Objective » In the figure list for the modular exponentiator, reproduce the text starting with "BRIEF DESCRIPTION OF" and going on through "scanning operation of FIG.".

Excerpt »
--- BEGIN ---
BRIEF DESCRIPTION OF THE DRAWINGS
[0016] FIG. 1 is a block diagram of an exemplary application of a
modular exponentiator within a cryptographic system;
[0017] FIG. 2 is a block diagram of the modular exponentiator;
[0018] FIG. 3 is a system level flow diagram of the functions
performed by the modular exponentiator;
[0019] FIG. 4 is a flow chart showing an exponent bit scanning
operation performed by the modular exponentiator;
[0020] FIG. 5a-c are block diagrams of an exponent register within
various stages of the exponent bit scanning operation of FIG.
4;
[0021] FIG. 6 is a flow chart showing a multiplication operation
performed by the modular exponentiator;
[0022] FIG. 7 is a flow chart showing a squaring operation
performed in conjunction with the multiplication operation of FIG.
6;
[0023] FIG. 8 is a chart showing an exemplary exponent bit scanning
operation in accordance with the flow chart of FIG. 4;
[0024] FIG. 9 is a chart showing an exemplary multiplication and
squaring operation in accordance with the flow charts of FIGS. 6
and 7;
[0025] FIG. 10 is a block diagram showing a system architecture
which can be employed to practice the present invention;
[0026] FIG. 11 is a block diagram showing one embodiment of the
multiplier and associated modules;
[0027] FIG. 12 is a timing diagram showing the pre-loading of
predictive multiplicands; and
[0028] FIGS. 13 and 14 are flow charts depicting the multiplication
operations.
--- END ---
A block of data
--- BEGIN ---
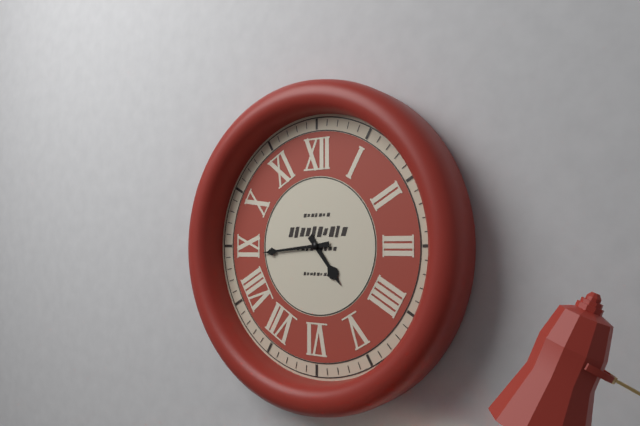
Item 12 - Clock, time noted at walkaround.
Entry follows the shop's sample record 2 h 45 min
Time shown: 4 h 44 min
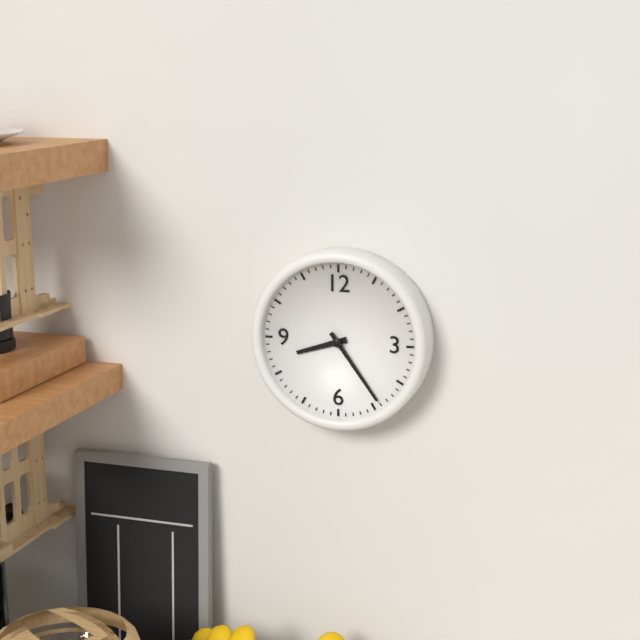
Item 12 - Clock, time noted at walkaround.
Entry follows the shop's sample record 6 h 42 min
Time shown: 8 h 24 min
--- END ---
Solution to the exercise »
BRIEF DESCRIPTION OF THE DRAWINGS
[0016] FIG. 1 is a block diagram of an exemplary application of a
modular exponentiator within a cryptographic system;
[0017] FIG. 2 is a block diagram of the modular exponentiator;
[0018] FIG. 3 is a system level flow diagram of the functions
performed by the modular exponentiator;
[0019] FIG. 4 is a flow chart showing an exponent bit scanning
operation performed by the modular exponentiator;
[0020] FIG. 5a-c are block diagrams of an exponent register within
various stages of the exponent bit scanning operation of FIG.